Or, you can take the queen and let the donor hive make a new queen, that works equally well, probably better since the nuc won't go a month with no new brood that way, and the donor hive has lots more resources.

Peter


----------



## Daniel Y (Sep 12, 2011)

You would need to replace a queen with an externally purchased one because this advice is coming from a company that makes money selling you that queen.
Or
You can search up read and follow the advice of dozens of beekeepers that say you can make a walk away split that have not one cent to gain from it.

As for the quality factor. Here is what I understand about it.

Naturally a hive seldom experiences the sudden disappearance of their queen. The entire queen replacement system is not optimized for a sudden replacement of the queen. In both supercedure and swarming the bees had adequate time in which to rear a queen under optimum conditions. Emergency replacement of a queen does not necessarily reach that optimum condition.

- **EXERCISE BRIEF**
In the beekeeping forum excerpt, condense the paragraph beginning "Naturally a hive seldom" into a brief bulleted list that keeps its main points.

- **MATERIAL**

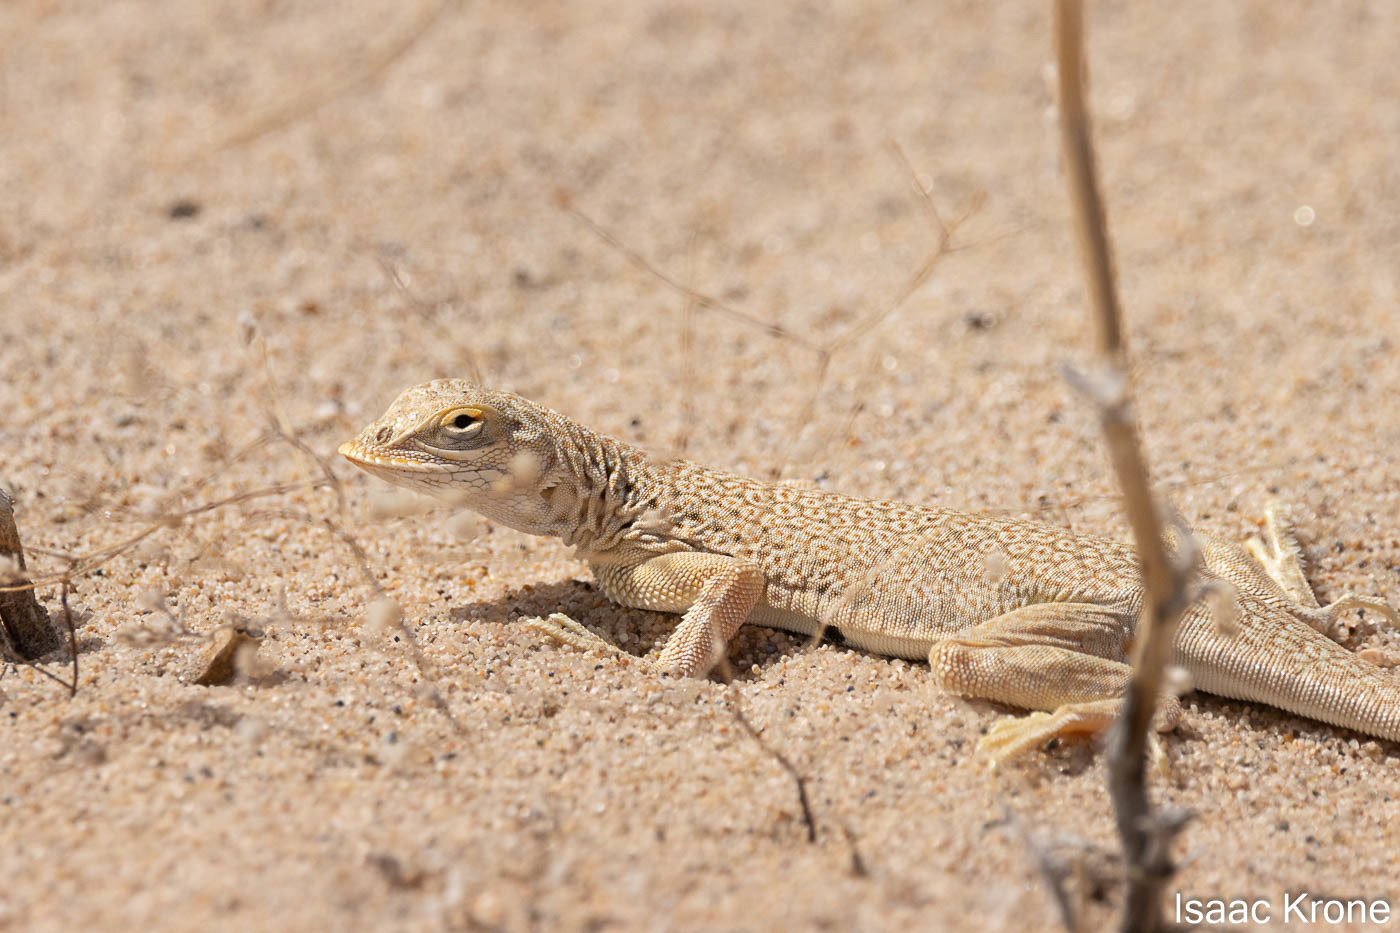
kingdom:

- **SOLUTION FOR THIS EXERCISE**
- A hive rarely loses its queen suddenly.
- The bees' queen-replacement system is not optimized for sudden loss.
- In supercedure and swarming, bees have enough time to rear a queen under optimum conditions.
- Emergency queen replacement does not necessarily reach those optimum conditions.